A relational position, marginality presupposes a confrontation with centrality or the ‘mainstream’ within a common discourse of knowledge and power. In much of South Asia, contemporary marginalities are a product of the evolving liberal discourse since colonial times when extant liberal premises lent themselves to the Orientalist framing of religion, caste, gender, civilizational progress and geographical location as marginalities by deploying anthropology and universalistic history as intellectual anchors. Some continue to exist in the postcolonial period (despite promises of liberty and equality), while new marginalities have emerged from the interface of a developmental state with the new liberal Constitutional order.

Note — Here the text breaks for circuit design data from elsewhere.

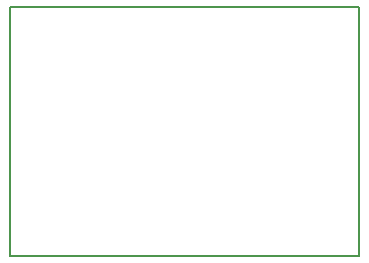
<source format=gm1>
G04 MADE WITH FRITZING*
G04 WWW.FRITZING.ORG*
G04 DOUBLE SIDED*
G04 HOLES PLATED*
G04 CONTOUR ON CENTER OF CONTOUR VECTOR*
%ASAXBY*%
%FSLAX23Y23*%
%MOIN*%
%OFA0B0*%
%SFA1.0B1.0*%
%ADD10R,1.170990X0.836744*%
%ADD11C,0.008000*%
%ADD10C,0.008*%
%LNCONTOUR*%
G90*
G70*
G54D10*
G54D11*
X4Y833D02*
X1167Y833D01*
X1167Y4D01*
X4Y4D01*
X4Y833D01*
D02*
G04 End of contour*
M02*
</source>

Examples of new marginalities include constructs around politico-social categories, majoritarianism in its various expressions, lifestyle choices (food, dress, sexuality), regions, relationship to resources and societal location, with respect to the institutional architecture of the state and Law. The intellectual anchors for such formulations are provided by economics, history and political science in various guises of modernisation, economic development, nationhood and politics. For a contextualised understanding of the continuities and fractures in conceptualising marginalities, it is essential to adopt an interdisciplinary lens. The panel invites papers reflecting on varied aspects of evolving marginalities – structural, cultural and psychological – in South Asia in diverse temporal, spatial or societal contexts. Contributions examining the discourses and institutional mechanisms and economic processes that engender or contest margins are encouraged.